Hungary expects the European Union’s new Africa Strategy currently in the making to focus on the implementation of economic development programmes and the improvement of the security situation, rather than serve as a document that inspires ever further flows of migration, the Minister of Foreign Affairs and Trade said on Monday in Brussels, in a break of the meeting of the foreign ministers of EU Member States.

Talking to Hungarian journalists, Péter Szijjártó stressed that the purpose of the new Africa-EU Strategy is to improve the population retaining capacity of African countries at a rate that corresponds to the growth of the populations of the countries concerned. Should this goal not be achieved, ever further flows of migration will set out from Africa, he said. He added that there are EU Member States which see migration as a positive phenomenon and take the view that it can be an economic or demographic solution to their problems. “Hungary, however, takes the view that the Joint Africa-EU Strategy cannot serve as a means or point of reference for some Member States to impose their will on the whole of the European Union,” he said.

The Minister of Foreign Affairs and Trade pointed out that in this respect Hungary, too, is placing the emphasis on economic development and the improvement of living conditions as in just one year it increased five-fold the grants it provides for economic development programmes in Africa. While in 2017 the Hungarian government spent HUF 1.3 billion for such purposes, last year funding increased to HUF 6.9 billion, thereby helping the countries concerned with the operation of their food industry, health care, watering technical and other water management-related systems, he said. In the interest of the acquisition of competitive knowledge, at present Hungary is providing scholarships for 1,710 students from Africa, and this year it has created the possibility of studies for another 905 students, he added.

Regarding the item on the Foreign Affairs Council’s agenda related to possible further sanctions in connection with human rights issues, Mr Szijjártó said Hungary has negative experiences in the context of references made by some EU institutions to human rights. Applying double standards, they often use them as a means to disguise interference in the internal political processes of other countries, he stated. Hungary takes the view that human rights must be enforced and applied on a statutory, not on a political basis. He expects the new European Commission to take all categories into consideration when citing human rights, including the rights of national minorities and the affairs of those persecuted on account of their religion, including Christians.

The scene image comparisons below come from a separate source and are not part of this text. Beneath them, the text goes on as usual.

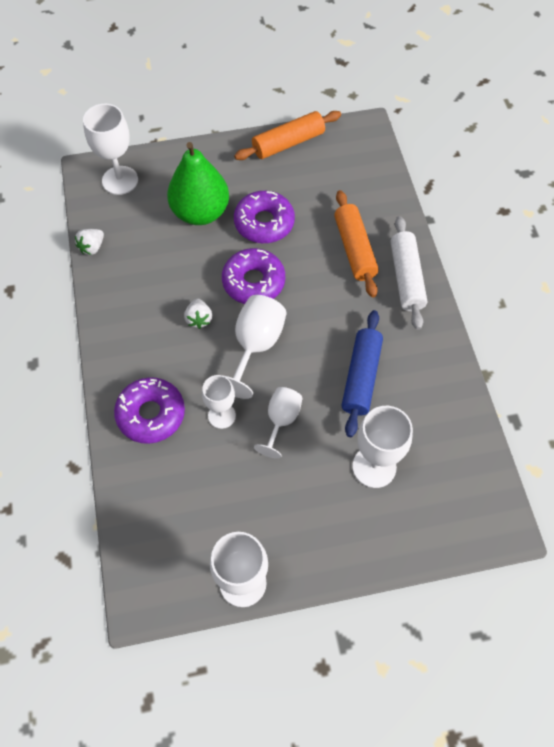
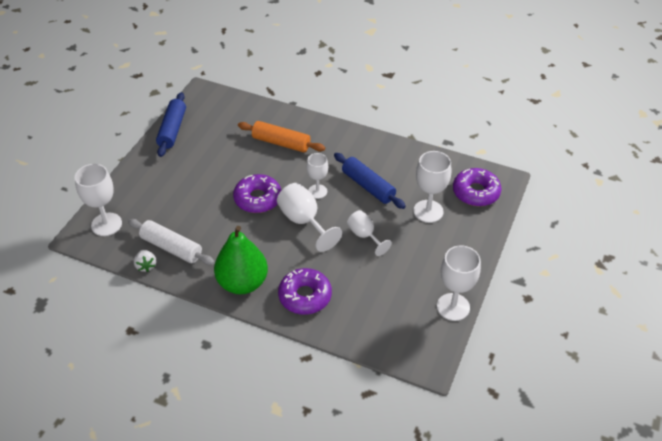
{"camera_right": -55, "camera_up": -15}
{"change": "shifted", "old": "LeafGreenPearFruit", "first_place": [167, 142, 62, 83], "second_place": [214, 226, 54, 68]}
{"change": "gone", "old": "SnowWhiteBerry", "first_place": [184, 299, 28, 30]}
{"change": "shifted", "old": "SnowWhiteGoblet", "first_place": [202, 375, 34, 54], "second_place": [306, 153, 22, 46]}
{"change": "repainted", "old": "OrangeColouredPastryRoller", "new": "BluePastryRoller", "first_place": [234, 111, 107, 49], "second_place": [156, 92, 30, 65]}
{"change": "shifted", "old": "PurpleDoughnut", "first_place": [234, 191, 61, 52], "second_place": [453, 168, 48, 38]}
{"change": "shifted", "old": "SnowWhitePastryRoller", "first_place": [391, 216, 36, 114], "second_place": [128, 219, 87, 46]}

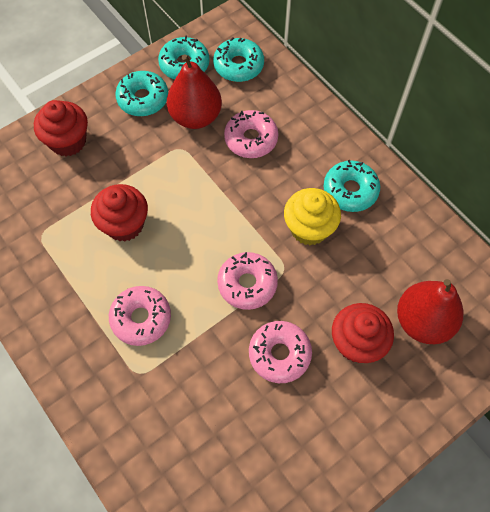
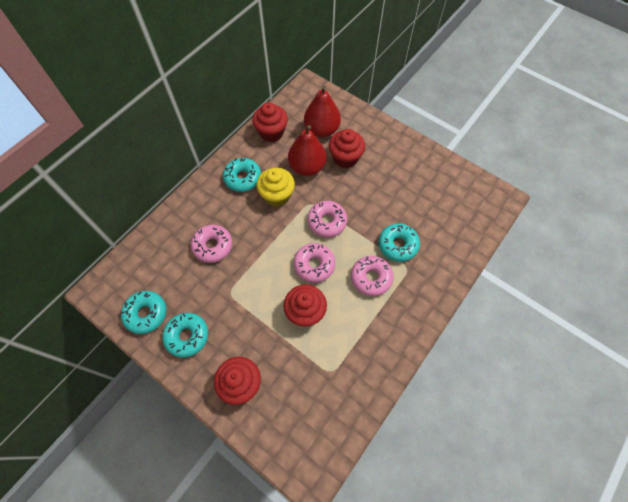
{"camera_right": -105, "camera_up": 0}
{"change": "shifted", "old": "RedPearFruit", "first_place": [167, 54, 55, 75], "second_place": [288, 125, 39, 51]}
{"change": "shifted", "old": "AquaDoughnut", "first_place": [213, 37, 51, 45], "second_place": [379, 224, 41, 38]}
{"change": "shifted", "old": "RosePinkDoughnut", "first_place": [249, 321, 63, 62], "second_place": [294, 243, 41, 40]}
{"change": "new", "new": "RedFairyCake", "second_place": [252, 102, 36, 40]}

In the context of the proposal related to the establishment of a new sanctions regime, he said Hungary is ready to debate the text. At the same time, he drew attention to the fact that EU sanctions affect different Member States in different ways and to different degrees. Hungary believes it represents the application of double standards that, in the case of the challenges of migration, “they are falsely attacking Central European countries hiding behind the mask of solidarity” while the issue of solidarity never emerges when it comes to the losses EU sanctions cause to some countries, he highlighted. The Minister mentioned as an example that despite the economic sanctions introduced against Russia, last year Germany increased its volume of trade with Russia by 56 per cent, France by 40 per cent and Italy by 37 per cent, while during the same period Hungary lost export opportunities worth USD 8.5 billion. In order to avoid this, it is essential to create a compensatory mechanism, or in the very least its possibility should be considered upon developing the statutory background for a new sanctions regime, Mr Szijjártó added.